Из‑под стола Шона видела лишь испачканные грязью ноги мужчин.

— Мне жаль, — услышала она голос отца.

— Жаль? — Другой человек приблизился к ее отцу на несколько шагов. — Я видел, как на поле брани погибли два моих сына. Я нашел Уильяма с мечом в груди. А моему Роберту сломали шею. Он целый час мучился, пока не умер. — Его голос дрожал от боли. — Ты еще не познал глубину горя!

— Я знаю, что ты горюешь, — сказал отец. — Но я не виноват в смерти твоих сыновей.

— Еще как виноват, — возразил бородатый мужчина. — Смерть его сыновей, а также каждый погибший или увечный воин на твоей совести. На твоей и твоих работников, попрятавшихся по домам со своими женщинами. Парни, не позволим, чтобы говорили, что в нашем клане нет справедливости. Зуб за зуб. Раз Ангус потерял двух сыновей, тогда и Джону не будет позволено сохранить своих!

— Нет! — крикнула Фиона, бросившись вперед, чтобы закрыть грудью своих старших мальчиков.

Шона услышала звук удара, и мать упала на пол, схватившись за щеку. Потом она увидела, как ее брат Томас бросился на обидчика, и в потасовку вступили еще двое мужчин. Подняв кинжал, ее отец тоже врезался в толпу.

Завязалась всеобщая драка. Сердце в груди Шоны громко стучало, и она заплакала.

Кулаки и кинжалы мелькали на кухне, казалось, целую вечность. Своего отца в толпе разъяренных мужчин Шона больше не видела. Ее мать, вооружившись кухонным ножом, бросилась на человека, избивавшего Хэмиша. Тогда один из рассвирепевших мужчин схватил ее сзади и, обозвав плохим именем, полоснул ножом по горлу.

Фиона упала на колени, зажимая пальцами рану на шее, сквозь которые сочилась кровь. С искаженным от ужаса лицом, она издавала какие‑то странные булькающие звуки. Ее красивое желтое платье окрасилось кровью. Шона со страхом смотрела, как вращаются глаза ее матери, словно у испуганной лошади. Наконец взгляд Фионы замер на залитом слезами лице Шоны, забившейся под стол.

— Мама, — прошептала Шона.

Но мать не ответила, уткнувшись лицом в лужу собственной крови.

Шона в ужасе наблюдала, как из ее матери вытекает драгоценная кровь.

Крики и шум внезапно прекратились. Разъяренные мужчины больше не дрались, а лишь переговаривались друг с другом. Шона посмотрела в сторону кухонного стола, за которым на полу лежал ее отец с мечом в груди.

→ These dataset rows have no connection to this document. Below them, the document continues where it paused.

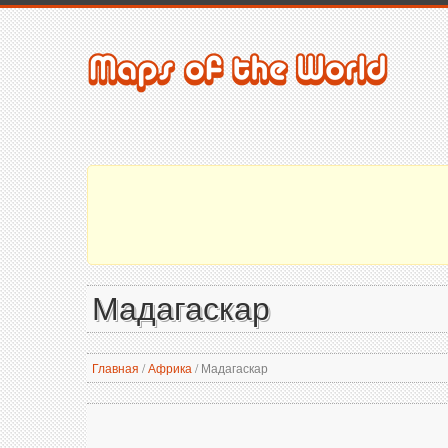
Мадагаскар
Главная
/
Африка
/
Мадагаскар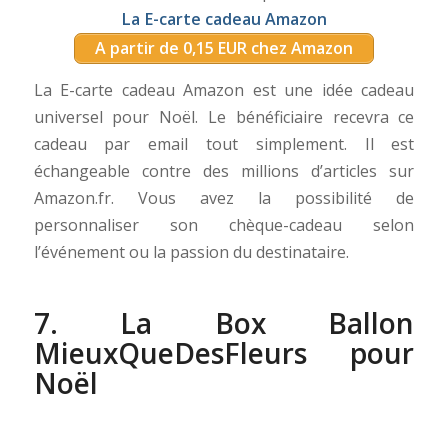
La E-carte cadeau Amazon
A partir de 0,15 EUR chez Amazon
La E-carte cadeau Amazon est une idée cadeau
universel pour Noël. Le bénéficiaire recevra ce
cadeau par email tout simplement. Il est
échangeable contre des millions d’articles sur
Amazon.fr. Vous avez la possibilité de
personnaliser son chèque-cadeau selon
l’événement ou la passion du destinataire.
7. La Box Ballon
MieuxQueDesFleurs pour
Noël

«Вставай, папочка», — приказала она ему мысленно, хотя знала, что он не поймет. По мере того как кровь вытекала из раны, конвульсии по его телу пробегали все реже и реже.

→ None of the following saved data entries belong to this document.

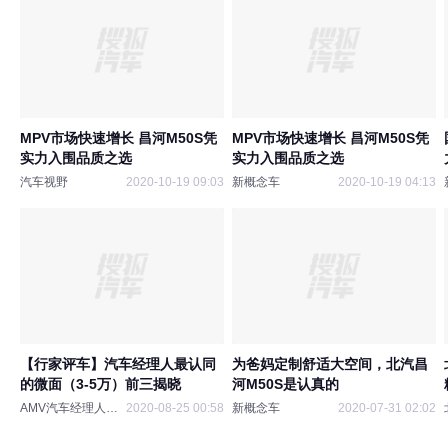
MPV市场快速增长 昌河M50S凭
MPV市场快速增长 昌河M50S凭
实力入围品质之选
实力入围品质之选
汽车视野
2020-10-19 09:03
新概念车
2020-10-19 04:13
【行家评车】汽车经理人最认同
为爸妈定制舒适大空间，北汽昌
的微面（3-5万）前三揭晓
河M50S是认真的
AMV汽车经理人协会
2020-08-25 00:58
新概念车
2020-07-31 02:02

Внезапно в лужу маминой крови ступила нога, и чья‑то рука схватила ее за запястье. Шона взвизгнула.

Какой‑то человек поднял ее на руки.

— Ты не эту маленькую мышку ищешь? Какая ты хорошенькая, правда?

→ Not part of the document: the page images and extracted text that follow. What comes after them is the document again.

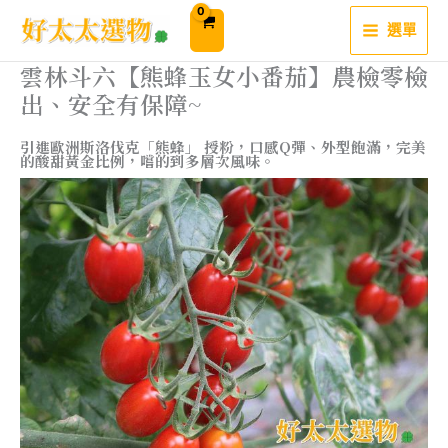
跳
至
選單
主
要
內
雲林斗六【熊蜂玉女小番茄】農檢零檢
容
出、安全有保障~
引進歐洲斯洛伐克「熊蜂」 授粉，口感Q彈、外型飽滿，完美
的酸甜黃金比例，嚐的到多層次風味。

Ее отчаяние переросло в гнев, и она обрушила на волосатое лицо мужчины свои кулачки. В нос ей ударил уксусный запах пота и ненависти. Несмотря на свои восемь лет, Шона была сильной, и от каждого ее удара голова мужчины отлетала назад. Он бросил ее в раздражении, и она больно ударилась об пол. Тогда он схватил ее за волосы и поволок к очагу, где другой мужчина накалял на огне железо.